This is largely based on http://dirk.eddelbuettel.com/blog/2011/04/12/. Of course Dirk compares with Rcpp, not with .C(). Also he makes some additional points about the parser handling curlies. This is on a MacBook Pro, retina, Mid 2012, 2.6 GHz Intel Core i7, 8 GB of 1600 MHz DDR3, using OS X 10.9 (13A598), Apple LLVM version 5.0 (clang-500.2.78), and R-3.1.0 (2013-10-17 r64066).
First define three functions.
f <- function(n, x = 1) for (i in 1:n) x = 1/(1 + x)
g <- function(n, x = 1) for (i in 1:n) x = (1/(1 + x))
h <- function(n, x = 1) for (i in 1:n) x = (1 + x)^(-1)
Load the rbenchmark package.
library(rbenchmark)
Set the loop length.
N <- 1e+06
Run the benchmark.
benchmark(f(N, 1), g(N, 1), h(N, 1), columns = c("test", "replications", "elapsed",
"relative"), order = "relative", replications = 10)

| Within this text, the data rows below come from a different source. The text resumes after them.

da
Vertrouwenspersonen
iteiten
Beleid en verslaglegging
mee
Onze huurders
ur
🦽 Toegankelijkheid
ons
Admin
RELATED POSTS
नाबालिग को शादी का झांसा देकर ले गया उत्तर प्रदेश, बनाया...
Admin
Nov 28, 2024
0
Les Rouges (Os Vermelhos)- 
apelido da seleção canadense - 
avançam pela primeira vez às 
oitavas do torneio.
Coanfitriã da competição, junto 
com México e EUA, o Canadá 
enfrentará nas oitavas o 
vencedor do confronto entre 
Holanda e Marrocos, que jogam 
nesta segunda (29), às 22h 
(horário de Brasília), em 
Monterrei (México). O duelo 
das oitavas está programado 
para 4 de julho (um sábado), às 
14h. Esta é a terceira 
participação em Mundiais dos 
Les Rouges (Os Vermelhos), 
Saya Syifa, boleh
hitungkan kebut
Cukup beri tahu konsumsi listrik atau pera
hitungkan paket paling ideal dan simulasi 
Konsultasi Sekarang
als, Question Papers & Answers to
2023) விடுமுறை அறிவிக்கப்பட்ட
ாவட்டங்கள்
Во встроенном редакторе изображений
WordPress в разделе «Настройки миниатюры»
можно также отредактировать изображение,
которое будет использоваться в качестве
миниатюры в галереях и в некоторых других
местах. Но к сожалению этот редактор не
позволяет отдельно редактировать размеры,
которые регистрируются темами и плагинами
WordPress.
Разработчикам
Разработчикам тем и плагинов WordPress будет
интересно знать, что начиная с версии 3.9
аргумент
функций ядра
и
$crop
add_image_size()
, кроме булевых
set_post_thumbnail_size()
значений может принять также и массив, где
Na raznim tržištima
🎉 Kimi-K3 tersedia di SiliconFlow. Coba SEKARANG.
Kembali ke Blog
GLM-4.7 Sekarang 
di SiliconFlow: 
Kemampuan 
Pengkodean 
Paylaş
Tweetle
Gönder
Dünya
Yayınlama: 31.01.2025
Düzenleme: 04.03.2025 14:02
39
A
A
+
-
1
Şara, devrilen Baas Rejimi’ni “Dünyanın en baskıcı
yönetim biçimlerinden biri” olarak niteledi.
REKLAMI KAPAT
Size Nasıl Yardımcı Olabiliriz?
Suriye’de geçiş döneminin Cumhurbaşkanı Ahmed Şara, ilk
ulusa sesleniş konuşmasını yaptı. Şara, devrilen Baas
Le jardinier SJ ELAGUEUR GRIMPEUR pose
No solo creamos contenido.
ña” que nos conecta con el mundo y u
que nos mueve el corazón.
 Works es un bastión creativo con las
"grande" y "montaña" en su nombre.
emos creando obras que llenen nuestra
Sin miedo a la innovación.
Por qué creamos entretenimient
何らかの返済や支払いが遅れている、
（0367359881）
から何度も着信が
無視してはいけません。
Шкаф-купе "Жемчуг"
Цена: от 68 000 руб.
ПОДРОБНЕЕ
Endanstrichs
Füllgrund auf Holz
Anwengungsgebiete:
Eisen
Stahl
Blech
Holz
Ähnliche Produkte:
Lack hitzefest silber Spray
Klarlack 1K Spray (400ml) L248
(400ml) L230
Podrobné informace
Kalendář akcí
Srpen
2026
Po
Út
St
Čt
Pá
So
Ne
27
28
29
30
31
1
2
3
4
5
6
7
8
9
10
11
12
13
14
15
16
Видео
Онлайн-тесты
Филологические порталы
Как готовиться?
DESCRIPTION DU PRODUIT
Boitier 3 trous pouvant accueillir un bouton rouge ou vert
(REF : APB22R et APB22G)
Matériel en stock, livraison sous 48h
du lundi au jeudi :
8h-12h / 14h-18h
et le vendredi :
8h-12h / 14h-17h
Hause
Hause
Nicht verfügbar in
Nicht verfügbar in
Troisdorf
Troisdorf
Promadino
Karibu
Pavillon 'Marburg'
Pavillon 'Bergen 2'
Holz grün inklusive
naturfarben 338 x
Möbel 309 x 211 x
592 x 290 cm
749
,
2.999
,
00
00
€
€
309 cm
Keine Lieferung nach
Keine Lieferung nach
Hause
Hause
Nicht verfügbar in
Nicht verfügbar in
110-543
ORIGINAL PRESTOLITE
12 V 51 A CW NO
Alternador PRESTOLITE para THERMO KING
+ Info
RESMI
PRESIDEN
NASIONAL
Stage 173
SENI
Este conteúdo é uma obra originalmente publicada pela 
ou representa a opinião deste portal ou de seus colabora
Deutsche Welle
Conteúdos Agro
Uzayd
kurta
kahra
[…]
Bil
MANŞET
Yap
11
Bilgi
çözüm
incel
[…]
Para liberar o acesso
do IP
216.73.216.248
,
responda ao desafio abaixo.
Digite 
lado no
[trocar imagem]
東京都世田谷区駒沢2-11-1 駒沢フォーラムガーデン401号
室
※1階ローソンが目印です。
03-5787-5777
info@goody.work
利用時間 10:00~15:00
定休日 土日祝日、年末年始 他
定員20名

## test replications elapsed relative
## 1 f(N, 1) 10 3.276 1.000
## 2 g(N, 1) 10 4.013 1.225
## 3 h(N, 1) 10 5.399 1.648
Load the compiler package.
library(compiler)
Make compiled versions of the functions.
lf <- cmpfun(f)
lg <- cmpfun(g)
lh <- cmpfun(h)
And now run the benchmark again, with both compiled and non-compiled functions.
benchmark(f(N, 1), g(N, 1), h(N, 1), lf(N, 1), lg(N, 1), lh(N, 1), columns = c("test",
"replications", "elapsed", "relative"), order = "relative", replications = 10)
## test replications elapsed relative
## 5 lg(N, 1) 10 1.252 1.000
## 4 lf(N, 1) 10 1.322 1.056
## 6 lh(N, 1) 10 1.961 1.566
## 1 f(N, 1) 10 3.261 2.605
## 2 g(N, 1) 10 3.972 3.173
## 3 h(N, 1) 10 5.366 4.286
We see byte compiling speeds up computation by a factor of three in this case.
If we rewrite the code in C, in file fC.c,
void fC (int *n, double *x) {
for (int i = 0; i < *n; i++)
*x = 1.0 / (1.0 + *x);
}
and compile it to a shared flibrary fC.so, using
R CMD SHLIB fC.c
We need a little R wrapper to get things going.
fRC <- function(n, x = 1) {
x <- .C("fC", n = as.integer(n), x = as.double(x))$x
}
The new benchmark results are
dyn.load("fC.so")
benchmark(f(N, 1), lf(N, 1), fRC(N, 1), columns = c("test", "replications",
"elapsed", "relative"), order = "relative", replications = 10)
## test replications elapsed relative
## 3 fRC(N, 1) 10 0.070 1.00
## 2 lf(N, 1) 10 1.276 18.23
## 1 f(N, 1) 10 3.247 46.39
So using object code speeds up the computations by a factor close to 50.